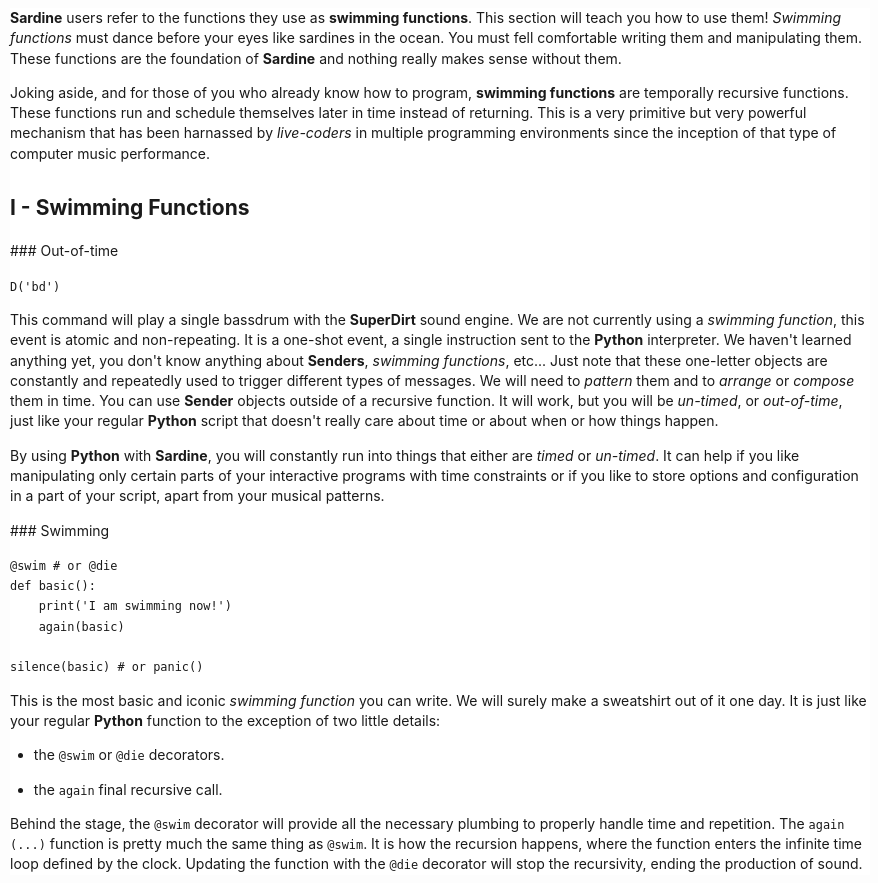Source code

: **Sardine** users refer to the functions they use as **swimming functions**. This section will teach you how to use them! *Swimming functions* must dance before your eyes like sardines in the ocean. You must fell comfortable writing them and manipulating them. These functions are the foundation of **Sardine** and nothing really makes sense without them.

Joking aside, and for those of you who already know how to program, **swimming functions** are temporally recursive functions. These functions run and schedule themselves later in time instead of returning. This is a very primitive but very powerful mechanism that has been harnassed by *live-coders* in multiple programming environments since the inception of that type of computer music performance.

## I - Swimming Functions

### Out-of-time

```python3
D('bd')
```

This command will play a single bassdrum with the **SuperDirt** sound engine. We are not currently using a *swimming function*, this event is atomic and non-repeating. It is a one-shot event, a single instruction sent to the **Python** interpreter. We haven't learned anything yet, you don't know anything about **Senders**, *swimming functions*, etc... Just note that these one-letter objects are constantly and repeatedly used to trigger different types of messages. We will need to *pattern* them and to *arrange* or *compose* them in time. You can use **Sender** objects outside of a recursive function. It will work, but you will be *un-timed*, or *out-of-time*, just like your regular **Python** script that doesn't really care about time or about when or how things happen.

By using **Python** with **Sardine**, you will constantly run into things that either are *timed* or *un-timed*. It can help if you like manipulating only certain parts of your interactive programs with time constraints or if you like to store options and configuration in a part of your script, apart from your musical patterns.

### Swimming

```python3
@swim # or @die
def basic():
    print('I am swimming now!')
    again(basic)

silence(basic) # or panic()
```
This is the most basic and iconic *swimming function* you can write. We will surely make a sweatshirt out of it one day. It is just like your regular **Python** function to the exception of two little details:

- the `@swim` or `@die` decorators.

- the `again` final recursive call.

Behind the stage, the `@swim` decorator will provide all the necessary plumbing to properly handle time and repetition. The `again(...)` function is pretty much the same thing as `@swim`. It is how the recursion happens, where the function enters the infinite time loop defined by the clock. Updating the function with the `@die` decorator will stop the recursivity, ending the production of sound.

==

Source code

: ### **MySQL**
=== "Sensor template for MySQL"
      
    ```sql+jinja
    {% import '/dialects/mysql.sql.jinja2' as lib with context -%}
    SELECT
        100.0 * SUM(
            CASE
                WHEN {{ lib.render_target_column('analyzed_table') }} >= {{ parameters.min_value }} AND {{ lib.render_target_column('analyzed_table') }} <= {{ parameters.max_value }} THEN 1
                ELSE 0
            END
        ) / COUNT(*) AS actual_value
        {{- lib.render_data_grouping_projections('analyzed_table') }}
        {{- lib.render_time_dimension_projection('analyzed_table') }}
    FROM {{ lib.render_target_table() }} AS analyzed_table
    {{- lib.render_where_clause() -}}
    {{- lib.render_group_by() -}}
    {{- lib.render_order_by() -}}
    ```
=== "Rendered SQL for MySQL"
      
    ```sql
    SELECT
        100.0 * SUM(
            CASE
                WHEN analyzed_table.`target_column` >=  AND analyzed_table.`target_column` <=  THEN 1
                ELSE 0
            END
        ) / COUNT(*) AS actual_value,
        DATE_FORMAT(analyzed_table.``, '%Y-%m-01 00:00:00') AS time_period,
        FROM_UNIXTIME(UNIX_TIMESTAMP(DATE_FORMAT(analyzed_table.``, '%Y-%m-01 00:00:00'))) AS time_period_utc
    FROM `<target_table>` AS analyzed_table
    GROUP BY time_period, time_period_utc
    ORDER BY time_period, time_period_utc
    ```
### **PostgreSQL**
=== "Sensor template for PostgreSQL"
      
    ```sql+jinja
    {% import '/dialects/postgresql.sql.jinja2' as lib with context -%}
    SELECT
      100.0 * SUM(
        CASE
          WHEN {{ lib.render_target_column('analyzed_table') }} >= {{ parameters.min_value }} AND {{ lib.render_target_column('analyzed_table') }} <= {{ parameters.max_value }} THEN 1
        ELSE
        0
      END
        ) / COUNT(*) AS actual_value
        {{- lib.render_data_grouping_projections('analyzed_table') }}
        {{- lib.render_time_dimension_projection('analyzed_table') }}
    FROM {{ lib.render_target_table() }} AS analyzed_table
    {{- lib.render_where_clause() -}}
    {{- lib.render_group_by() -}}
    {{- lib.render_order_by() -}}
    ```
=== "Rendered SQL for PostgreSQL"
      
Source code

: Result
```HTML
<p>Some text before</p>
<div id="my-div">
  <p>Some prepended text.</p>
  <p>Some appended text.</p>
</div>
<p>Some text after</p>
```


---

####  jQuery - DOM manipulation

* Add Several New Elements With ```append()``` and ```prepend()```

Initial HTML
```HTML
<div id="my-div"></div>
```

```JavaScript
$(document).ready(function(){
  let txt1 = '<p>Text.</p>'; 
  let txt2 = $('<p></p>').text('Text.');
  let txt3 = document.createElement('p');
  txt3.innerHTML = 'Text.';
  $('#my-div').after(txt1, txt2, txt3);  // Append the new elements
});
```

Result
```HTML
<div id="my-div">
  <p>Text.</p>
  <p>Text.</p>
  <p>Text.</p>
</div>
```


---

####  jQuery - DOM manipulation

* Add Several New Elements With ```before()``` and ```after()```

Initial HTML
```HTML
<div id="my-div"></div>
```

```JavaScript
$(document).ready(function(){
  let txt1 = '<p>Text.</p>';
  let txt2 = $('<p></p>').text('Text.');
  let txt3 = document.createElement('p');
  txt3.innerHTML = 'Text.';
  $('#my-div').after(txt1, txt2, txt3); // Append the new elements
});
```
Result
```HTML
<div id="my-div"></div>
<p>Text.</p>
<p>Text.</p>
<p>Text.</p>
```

...

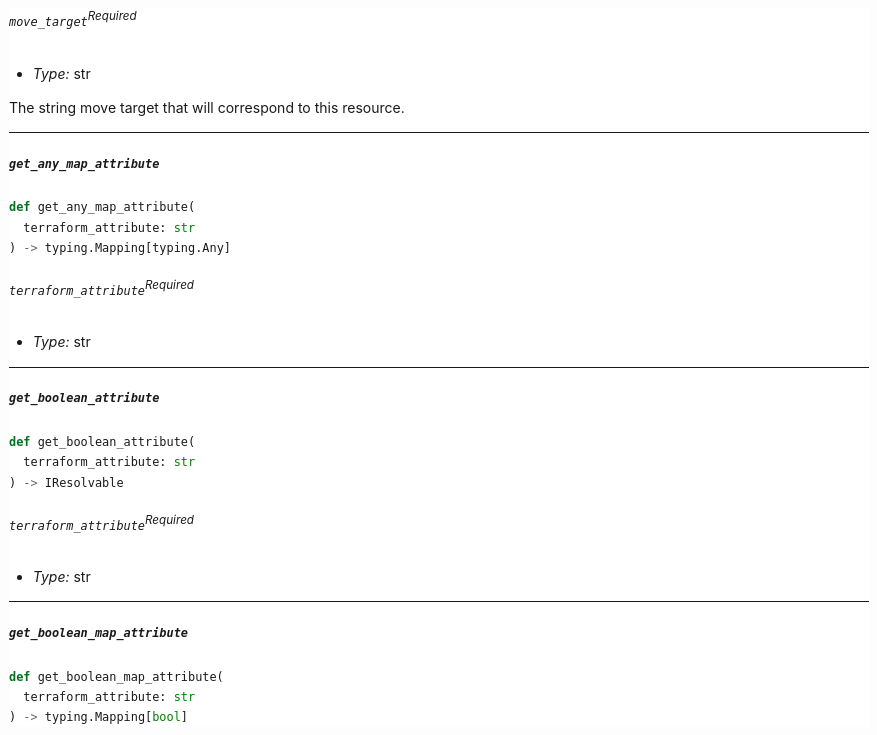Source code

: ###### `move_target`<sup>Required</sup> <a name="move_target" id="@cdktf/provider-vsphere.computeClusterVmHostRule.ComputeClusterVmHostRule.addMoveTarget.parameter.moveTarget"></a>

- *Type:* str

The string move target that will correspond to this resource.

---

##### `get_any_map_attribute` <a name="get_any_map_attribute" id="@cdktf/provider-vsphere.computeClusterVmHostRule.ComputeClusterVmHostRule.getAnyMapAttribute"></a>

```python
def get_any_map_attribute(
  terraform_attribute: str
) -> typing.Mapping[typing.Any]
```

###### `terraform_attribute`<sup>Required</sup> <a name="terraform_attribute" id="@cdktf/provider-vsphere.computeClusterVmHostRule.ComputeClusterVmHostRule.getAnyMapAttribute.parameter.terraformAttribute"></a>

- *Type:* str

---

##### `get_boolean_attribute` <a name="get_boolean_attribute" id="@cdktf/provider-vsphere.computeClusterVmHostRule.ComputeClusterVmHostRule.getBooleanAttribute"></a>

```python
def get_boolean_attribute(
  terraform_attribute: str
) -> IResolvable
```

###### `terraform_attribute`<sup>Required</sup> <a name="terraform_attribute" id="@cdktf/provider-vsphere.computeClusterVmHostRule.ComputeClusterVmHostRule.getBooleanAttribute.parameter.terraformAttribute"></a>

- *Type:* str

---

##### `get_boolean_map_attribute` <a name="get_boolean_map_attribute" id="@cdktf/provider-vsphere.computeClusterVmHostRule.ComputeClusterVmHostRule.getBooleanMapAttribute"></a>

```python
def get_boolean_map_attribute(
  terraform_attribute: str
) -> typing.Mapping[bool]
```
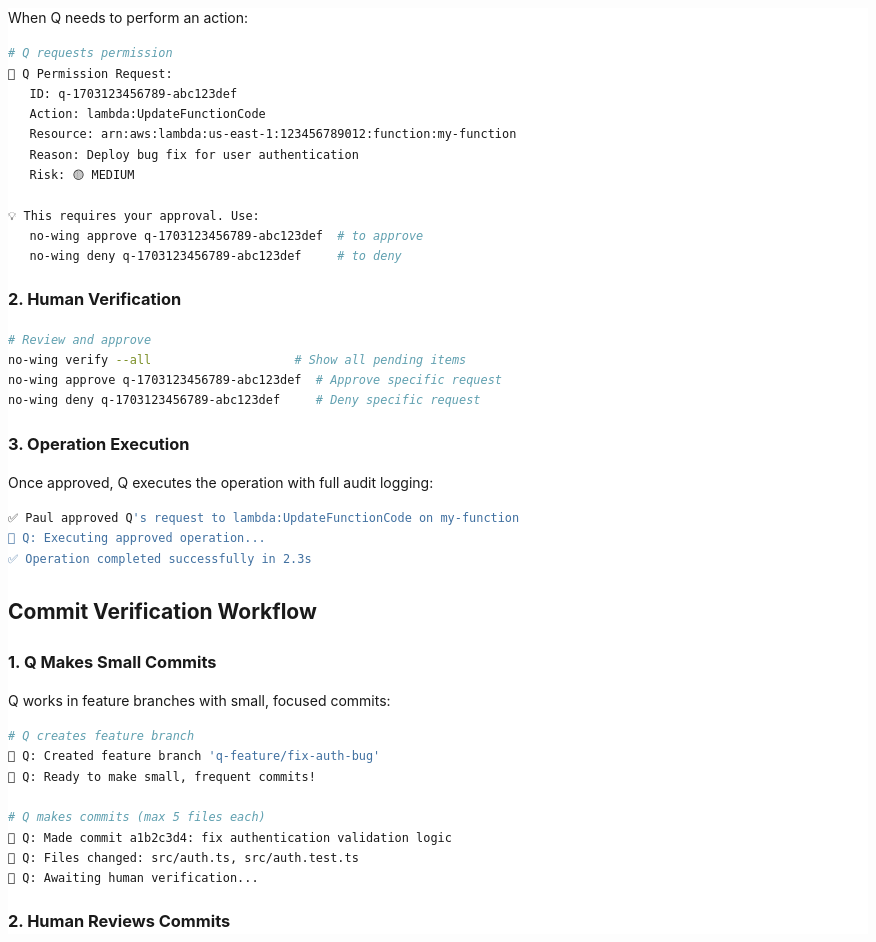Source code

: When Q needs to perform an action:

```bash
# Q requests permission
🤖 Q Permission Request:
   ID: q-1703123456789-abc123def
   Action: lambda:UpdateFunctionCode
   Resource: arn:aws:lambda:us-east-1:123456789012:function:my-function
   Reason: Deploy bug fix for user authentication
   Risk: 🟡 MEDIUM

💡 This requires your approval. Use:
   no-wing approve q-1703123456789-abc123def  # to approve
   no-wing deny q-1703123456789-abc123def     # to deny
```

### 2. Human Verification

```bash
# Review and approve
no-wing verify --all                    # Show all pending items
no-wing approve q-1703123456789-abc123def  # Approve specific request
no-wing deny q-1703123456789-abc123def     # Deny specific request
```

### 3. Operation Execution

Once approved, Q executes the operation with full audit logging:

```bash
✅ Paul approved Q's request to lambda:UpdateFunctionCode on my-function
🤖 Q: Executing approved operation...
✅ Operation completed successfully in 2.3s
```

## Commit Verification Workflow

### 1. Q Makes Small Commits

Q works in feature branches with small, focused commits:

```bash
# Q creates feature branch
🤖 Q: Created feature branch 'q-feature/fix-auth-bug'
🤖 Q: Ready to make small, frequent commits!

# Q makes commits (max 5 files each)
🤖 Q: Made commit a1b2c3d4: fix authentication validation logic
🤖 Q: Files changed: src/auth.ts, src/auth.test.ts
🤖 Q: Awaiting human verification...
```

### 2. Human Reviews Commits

**Exercise goal**:
Above are the records. Identify each line that contains the word "context".

**Result**:
    {% import '/dialects/mysql.sql.jinja2' as lib with context -%}
    {% import '/dialects/postgresql.sql.jinja2' as lib with context -%}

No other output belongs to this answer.